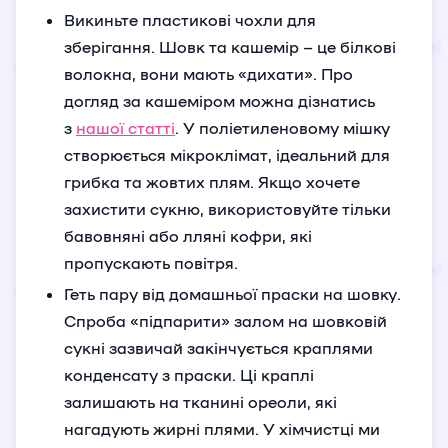
Викиньте пластикові чохли для
зберігання. Шовк та кашемір – це білкові
волокна, вони мають «дихати». Про
догляд за кашеміром можна дізнатись
з
нашої статті
. У поліетиленовому мішку
створюється мікроклімат, ідеальний для
грибка та жовтих плям. Якщо хочете
захистити сукню, використовуйте тільки
бавовняні або лляні кофри, які
пропускають повітря.
Геть пару від домашньої праски на шовку.
Спроба «підпарити» залом на шовковій
сукні зазвичай закінчується краплями
конденсату з праски. Ці краплі
залишають на тканині ореоли, які
нагадують жирні плями. У хімчистці ми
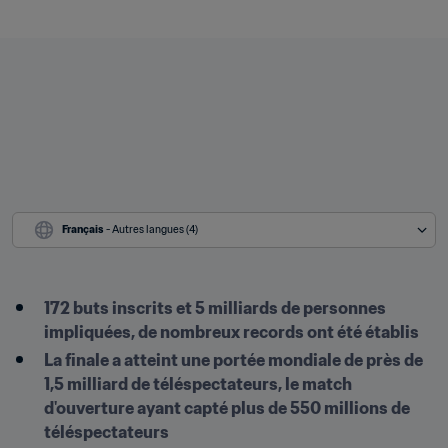
Français
 - Autres langues (4)
172 buts inscrits et 5 milliards de personnes 
impliquées, de nombreux records ont été établis
La finale a atteint une portée mondiale de près de 
1,5 milliard de téléspectateurs, le match 
d'ouverture ayant capté plus de 550 millions de 
téléspectateurs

○ ○ ○ ○ ○ ○ ○

#### Work order
Reproduce word for word all the text in the material above, keeping the original line breaks, and leave the pictures out of your answer.

#### Result of this exercise
Викиньте пластикові чохли для
зберігання. Шовк та кашемір – це білкові
волокна, вони мають «дихати». Про
догляд за кашеміром можна дізнатись
з
нашої статті
. У поліетиленовому мішку
створюється мікроклімат, ідеальний для
грибка та жовтих плям. Якщо хочете
захистити сукню, використовуйте тільки
бавовняні або лляні кофри, які
пропускають повітря.
Геть пару від домашньої праски на шовку.
Спроба «підпарити» залом на шовковій
сукні зазвичай закінчується краплями
конденсату з праски. Ці краплі
залишають на тканині ореоли, які
нагадують жирні плями. У хімчистці ми
Français
 - Autres langues (4)
172 buts inscrits et 5 milliards de personnes 
impliquées, de nombreux records ont été établis
La finale a atteint une portée mondiale de près de 
1,5 milliard de téléspectateurs, le match 
d'ouverture ayant capté plus de 550 millions de 
téléspectateurs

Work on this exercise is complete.